Study Unlocks the "Sticky" Mechanics of Antimatter

Complex molecular vibrations facilitate the trapping of antimatter particles, enabling distinct binding states that momentarily hold a positron to a molecule before it annihilates. This finding comes from research led by Professor Soumen Ghosh from the School of Arts and Sciences and Ahmedabad University alumnus Akhil Mundaplackal, who contributed to the study as part of his undergraduate thesis. The work involved collaboration with researchers at UC San Diego.

The research challenges long-standing theoretical assumptions that positron binding occurs primarily through simple, single molecular vibrations. While earlier models acknowledged the presence of multi-quantum vibrations, they assumed they would only contribute to a blurry, continuous background.
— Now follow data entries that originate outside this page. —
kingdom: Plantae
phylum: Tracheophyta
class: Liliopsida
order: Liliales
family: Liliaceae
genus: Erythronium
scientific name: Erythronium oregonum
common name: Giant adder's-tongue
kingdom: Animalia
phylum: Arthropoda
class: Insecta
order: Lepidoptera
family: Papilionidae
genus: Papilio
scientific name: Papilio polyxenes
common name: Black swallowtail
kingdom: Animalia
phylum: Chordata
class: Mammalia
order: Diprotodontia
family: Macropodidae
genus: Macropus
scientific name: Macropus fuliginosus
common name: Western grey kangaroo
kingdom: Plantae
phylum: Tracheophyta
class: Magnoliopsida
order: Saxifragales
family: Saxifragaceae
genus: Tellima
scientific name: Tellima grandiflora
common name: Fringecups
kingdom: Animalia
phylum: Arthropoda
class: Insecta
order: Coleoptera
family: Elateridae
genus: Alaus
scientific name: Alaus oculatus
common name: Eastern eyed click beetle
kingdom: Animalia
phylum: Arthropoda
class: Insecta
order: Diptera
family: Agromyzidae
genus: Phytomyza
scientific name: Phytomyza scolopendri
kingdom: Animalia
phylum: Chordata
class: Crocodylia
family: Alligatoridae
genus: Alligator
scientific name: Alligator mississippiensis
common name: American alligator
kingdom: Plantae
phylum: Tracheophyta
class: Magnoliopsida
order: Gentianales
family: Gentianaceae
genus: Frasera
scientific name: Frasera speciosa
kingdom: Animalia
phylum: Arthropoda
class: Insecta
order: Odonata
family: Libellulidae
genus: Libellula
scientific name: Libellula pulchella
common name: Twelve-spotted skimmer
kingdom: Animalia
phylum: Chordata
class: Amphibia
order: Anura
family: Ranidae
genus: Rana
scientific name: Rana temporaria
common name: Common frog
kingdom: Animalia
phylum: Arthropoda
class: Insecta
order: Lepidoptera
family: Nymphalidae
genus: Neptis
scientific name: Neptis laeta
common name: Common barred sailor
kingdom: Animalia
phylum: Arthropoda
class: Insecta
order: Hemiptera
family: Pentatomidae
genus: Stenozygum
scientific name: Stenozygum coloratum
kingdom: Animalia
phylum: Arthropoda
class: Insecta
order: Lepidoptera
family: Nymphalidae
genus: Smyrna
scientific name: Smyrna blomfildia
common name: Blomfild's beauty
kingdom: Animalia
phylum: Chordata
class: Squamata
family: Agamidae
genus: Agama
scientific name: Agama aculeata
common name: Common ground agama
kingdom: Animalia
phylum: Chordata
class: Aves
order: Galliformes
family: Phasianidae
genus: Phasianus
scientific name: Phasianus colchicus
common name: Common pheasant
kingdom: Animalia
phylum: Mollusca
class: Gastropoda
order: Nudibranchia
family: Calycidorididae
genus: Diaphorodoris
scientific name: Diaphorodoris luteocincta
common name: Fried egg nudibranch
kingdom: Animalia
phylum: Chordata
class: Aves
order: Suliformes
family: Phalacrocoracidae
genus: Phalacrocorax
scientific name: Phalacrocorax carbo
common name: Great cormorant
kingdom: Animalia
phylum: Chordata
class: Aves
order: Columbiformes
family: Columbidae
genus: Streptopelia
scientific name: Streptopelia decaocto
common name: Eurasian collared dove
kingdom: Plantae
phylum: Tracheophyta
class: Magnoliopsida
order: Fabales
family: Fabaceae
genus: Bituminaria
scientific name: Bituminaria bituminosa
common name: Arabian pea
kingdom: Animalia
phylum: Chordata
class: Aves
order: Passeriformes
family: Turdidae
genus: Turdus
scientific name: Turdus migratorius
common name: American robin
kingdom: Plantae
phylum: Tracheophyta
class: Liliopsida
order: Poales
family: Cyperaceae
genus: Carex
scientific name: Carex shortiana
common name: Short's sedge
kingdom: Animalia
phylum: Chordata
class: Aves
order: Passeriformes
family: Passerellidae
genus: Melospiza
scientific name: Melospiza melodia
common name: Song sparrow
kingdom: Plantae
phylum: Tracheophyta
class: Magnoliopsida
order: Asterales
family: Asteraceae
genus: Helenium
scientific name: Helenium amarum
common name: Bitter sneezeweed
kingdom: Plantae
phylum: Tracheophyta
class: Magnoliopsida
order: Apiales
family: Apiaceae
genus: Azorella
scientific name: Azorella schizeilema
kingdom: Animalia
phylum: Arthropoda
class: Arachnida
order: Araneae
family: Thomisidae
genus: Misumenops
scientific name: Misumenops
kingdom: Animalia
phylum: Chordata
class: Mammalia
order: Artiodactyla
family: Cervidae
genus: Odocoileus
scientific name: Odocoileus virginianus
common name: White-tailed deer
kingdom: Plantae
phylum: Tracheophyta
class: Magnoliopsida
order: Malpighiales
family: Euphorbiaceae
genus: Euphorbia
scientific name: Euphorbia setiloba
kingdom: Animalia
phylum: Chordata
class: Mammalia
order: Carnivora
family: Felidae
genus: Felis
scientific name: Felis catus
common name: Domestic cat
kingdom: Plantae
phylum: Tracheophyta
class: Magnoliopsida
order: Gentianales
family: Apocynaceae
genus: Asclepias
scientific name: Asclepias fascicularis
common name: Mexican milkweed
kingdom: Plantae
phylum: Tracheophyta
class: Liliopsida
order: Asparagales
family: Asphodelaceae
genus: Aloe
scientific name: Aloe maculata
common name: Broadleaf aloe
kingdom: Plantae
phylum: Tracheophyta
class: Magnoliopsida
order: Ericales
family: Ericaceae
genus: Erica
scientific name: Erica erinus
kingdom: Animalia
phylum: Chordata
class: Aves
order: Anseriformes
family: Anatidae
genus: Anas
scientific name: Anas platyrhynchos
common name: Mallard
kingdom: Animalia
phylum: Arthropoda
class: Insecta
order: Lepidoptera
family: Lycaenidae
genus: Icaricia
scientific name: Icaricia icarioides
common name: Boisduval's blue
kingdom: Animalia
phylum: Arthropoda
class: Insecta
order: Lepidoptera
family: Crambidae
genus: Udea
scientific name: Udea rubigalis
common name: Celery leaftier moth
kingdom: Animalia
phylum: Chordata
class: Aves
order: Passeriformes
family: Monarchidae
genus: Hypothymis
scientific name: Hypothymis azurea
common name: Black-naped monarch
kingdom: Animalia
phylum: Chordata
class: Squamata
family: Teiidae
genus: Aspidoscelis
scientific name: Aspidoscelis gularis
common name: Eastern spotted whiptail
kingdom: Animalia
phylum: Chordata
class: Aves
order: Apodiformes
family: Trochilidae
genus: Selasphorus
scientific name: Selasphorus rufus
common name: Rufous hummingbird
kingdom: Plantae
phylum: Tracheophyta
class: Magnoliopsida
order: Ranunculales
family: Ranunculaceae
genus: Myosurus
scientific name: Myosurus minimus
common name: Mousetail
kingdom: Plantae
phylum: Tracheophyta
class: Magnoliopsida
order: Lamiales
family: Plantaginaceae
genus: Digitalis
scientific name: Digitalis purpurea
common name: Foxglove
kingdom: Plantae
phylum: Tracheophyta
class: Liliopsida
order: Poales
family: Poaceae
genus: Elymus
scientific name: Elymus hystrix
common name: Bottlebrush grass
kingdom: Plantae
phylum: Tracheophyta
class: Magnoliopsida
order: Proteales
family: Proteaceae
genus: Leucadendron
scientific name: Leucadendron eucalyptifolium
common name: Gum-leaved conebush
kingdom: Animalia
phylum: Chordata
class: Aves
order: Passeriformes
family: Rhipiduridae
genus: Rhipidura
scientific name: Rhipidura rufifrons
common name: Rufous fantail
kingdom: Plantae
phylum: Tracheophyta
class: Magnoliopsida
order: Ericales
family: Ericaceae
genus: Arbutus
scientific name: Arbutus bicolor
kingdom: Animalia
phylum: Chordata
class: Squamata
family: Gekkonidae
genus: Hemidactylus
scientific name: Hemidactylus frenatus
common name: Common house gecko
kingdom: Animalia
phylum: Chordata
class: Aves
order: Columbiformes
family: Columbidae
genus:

When a positron, the antimatter counterpart of an electron, interacts with a molecule, it can be captured into a transient bound state before annihilating. However, the mechanism by which a positron initially "locks" onto the molecule has remained an open question. For decades, standard models suggested that simple vibrations were the primary drivers of this process. However, high-resolution positron beam experiments proved otherwise, demonstrating that positron coupling with multi-quantum vibrations creates discrete, sharp, well-defined capture points.

Titled “Positron–molecule annihilation resonances beyond the fundamental vibrations”, the study has been accepted for publication in Physical Review A, a leading peer-reviewed scientific journal. It provides evidence that complex molecular motions are not merely background effects but play an active role in antimatter interactions.